De olhos vendados

O texto a seguir faz parte do projeto: Uma imagem, dois escritores. Se quiser conhecer mais sobre a iniciativa, clique: https://www.facebook.com/photo.php?fbid=10204219483742558&set=a.2078079506863.2102880.1091259362&type=1&theater&notif_t=photo_comment

Tentei não criar expectativas, mas falhei. Não consegui fechar os olhos durante a noite, totalmente imóvel e perdido em pensamentos, afogado em um mar de ansiedade.

A porta do quarto se abriu e a fraca luz da manhã cinzenta clareou a escuridão. Perdi o tempo e não percebi meu dia chegando… Aqui está. Aqui estou.

Blue me carregou pelas mãos até uma grande sala com paredes descascadas. Eu nunca estive aqui, mas tudo é familiar. O discreto cheiro de mofo é reconfortante e o barulho da chuva lá fora faz parecer que estou em casa, mas minhas mãos insistem em tremer.

Permaneci em pé enquanto fui vendado e despido.

- Memorize - ela sussurrou - O frio na barriga, o medo… Você vai querer lembrar.

Sua presença pairava ao meu redor, sempre em movimento, sempre agitada.

Os segundos se arrastaram lentamente e nenhuma outra palavra foi proferida, apenas a presença constante e a expectativa homicida. Esperei.

Esperei.

Esperei, até acontecer.

Suas mãos frias prensaram meu corpo contra a parede. Minhas costas bateram com força no concreto, mas permaneci quieto. Senti uma intensa pontada na barriga e gemi, agonizando. Eu quis olhar, mas não me atrevi a descobrir os olhos. A dor crescente foi interrompida em seu ápice e cai de joelhos no chão. Foi difícil me reerguer, mas consegui. Minhas pernas estavam fracas e tremulas. Percebi que algo se movia dentro de mim e senti, correndo por meus braços e pescoço, a morte.

Desespero.

Blue chamou meu nome e segui, guiado pelas paredes, o som de sua voz até tocar a grama com meus pés descalços. Notei os pingos de chuva molhando minha pele e o cheiro do mato, das árvores e de algo mais. Alguém mais.

O invasor em mim se agitou com a descoberta da nova presença e lutou, mais forte que eu, assumindo o controle. Os sons da mata encheram meus ouvidos, nítidos como nunca antes.

Arrepios tomaram o lugar da dor.

- Sinta - ela sussurrou - Mate.

Um estouro e em seguida eu estava correndo, vendado, entre as árvores do bosque. Persegui aquele cheiro pulsante como um cão, salivando ao ouvir seus gemidos de pânico…
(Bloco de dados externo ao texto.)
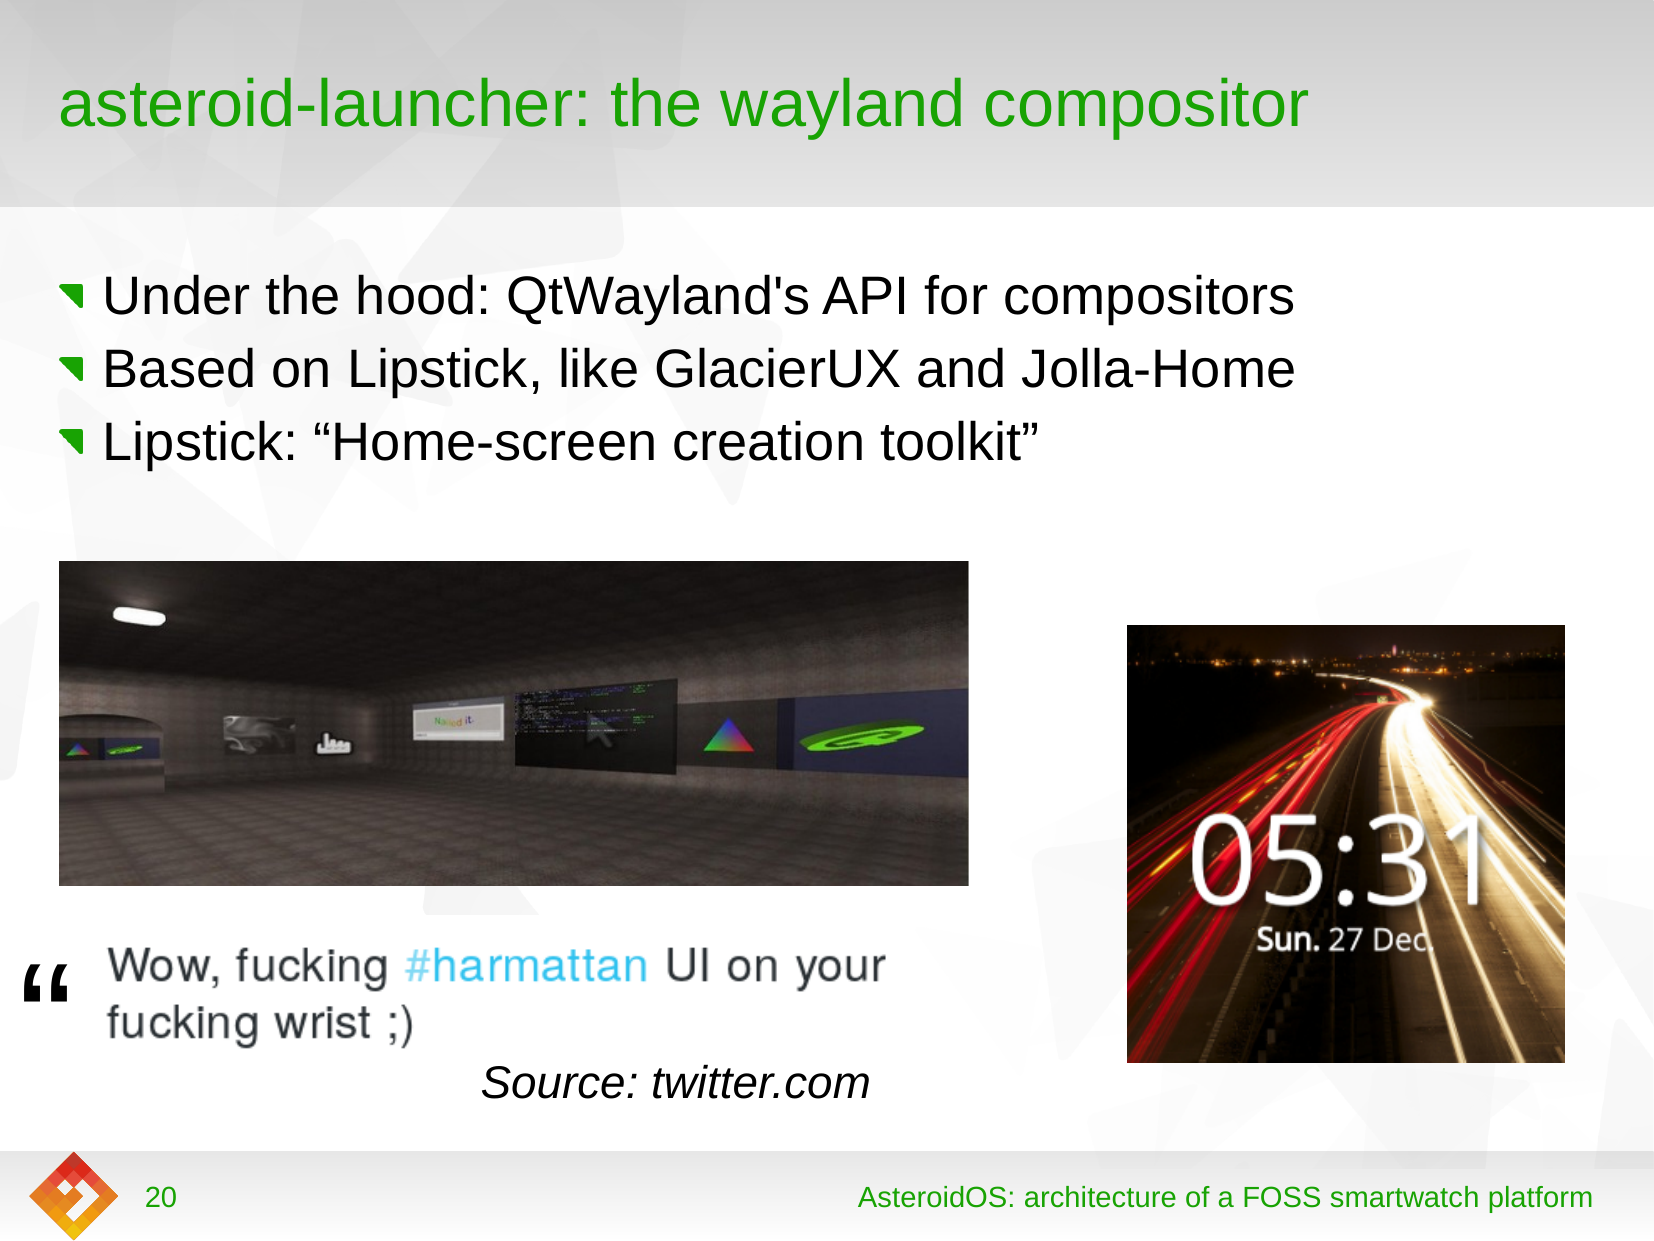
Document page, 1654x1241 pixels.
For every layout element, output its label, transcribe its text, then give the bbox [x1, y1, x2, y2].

title asteroid-launcher: the wayland compositor [59, 29, 1595, 178]
picture [0, 0, 1654, 1169]
text_box “ [3, 920, 89, 1123]
text_box Source: twitter.com [480, 1056, 886, 1211]
list Under the hood: QtWayland's API for compositors Based on Lipstick, like GlacierUX and Jolla-Home Lipstick: “Home-screen creation toolkit” [59, 265, 1595, 1056]
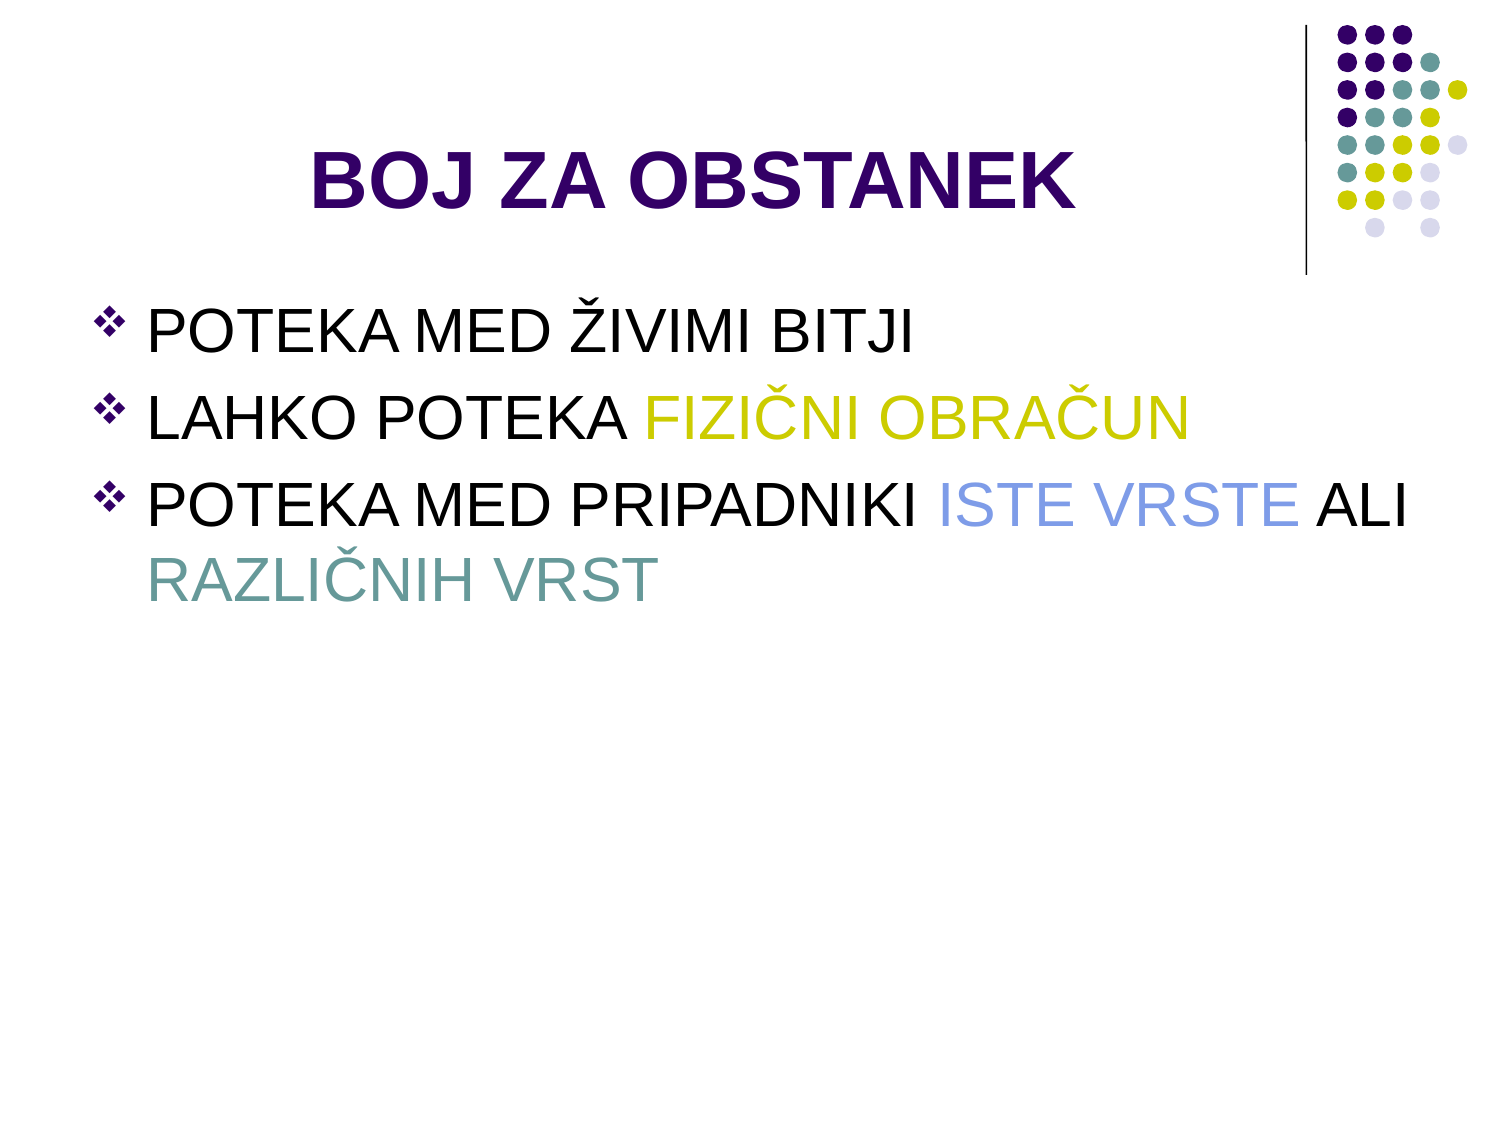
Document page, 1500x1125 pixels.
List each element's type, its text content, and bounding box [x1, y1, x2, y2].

list POTEKA MED ŽIVIMI BITJI LAHKO POTEKA FIZIČNI OBRAČUN POTEKA MED PRIPADNIKI ISTE VRSTE ALI RAZLIČNIH VRST [75, 282, 1425, 1006]
title BOJ ZA OBSTANEK [75, 20, 1313, 233]
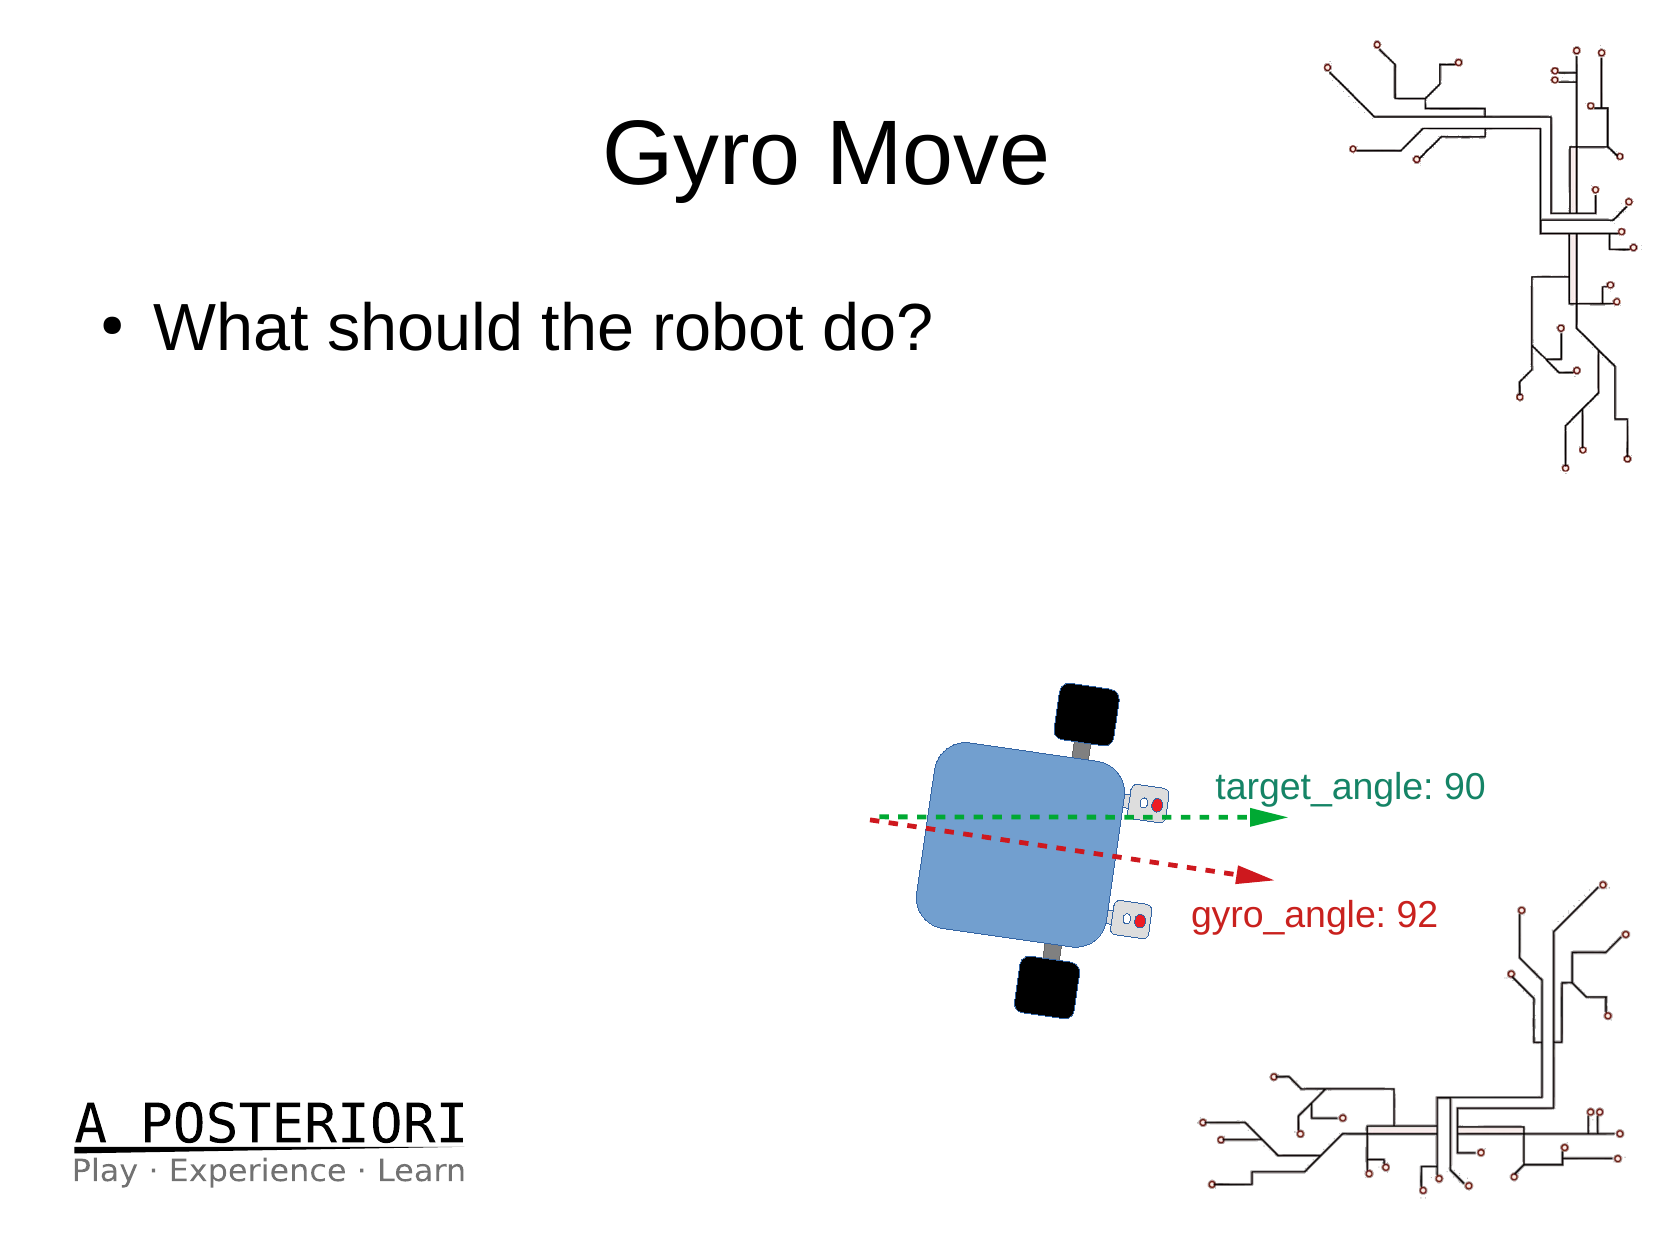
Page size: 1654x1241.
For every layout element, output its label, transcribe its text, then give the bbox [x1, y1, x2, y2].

list What should the robot do? [82, 290, 1571, 1010]
picture [1177, 863, 1635, 1200]
text_box gyro_angle: 92 [1176, 886, 1454, 944]
title Gyro Move [82, 49, 1571, 257]
text_box target_angle: 90 [1200, 758, 1501, 816]
picture [1305, 35, 1643, 495]
text_box [916, 683, 1169, 1019]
Lembro do vento batendo com força em meu rosto, eu avançava rápido entre os troncos e galhos como se já conhecesse o caminho e facilmente alcancei minha vítima.

Uma garota...

Ela gritou, mas não teve tempo para implorar.

Eu ataquei.

Sem últimas palavras...

Senti seu gosto em minha boca e estremeci quando o sangue se misturou ao meu.

Deitei no chão de terra molhada, o êxtase alimentando meu parasita. Me alimentando.

Tirei a venda dos olhos e a claridade me ofuscou por alguns momentos.

Poucas coisas são tão boas como não ter medo de correr com os olhos vendados.

Nada é tão bom quanto o gosto de uma vida.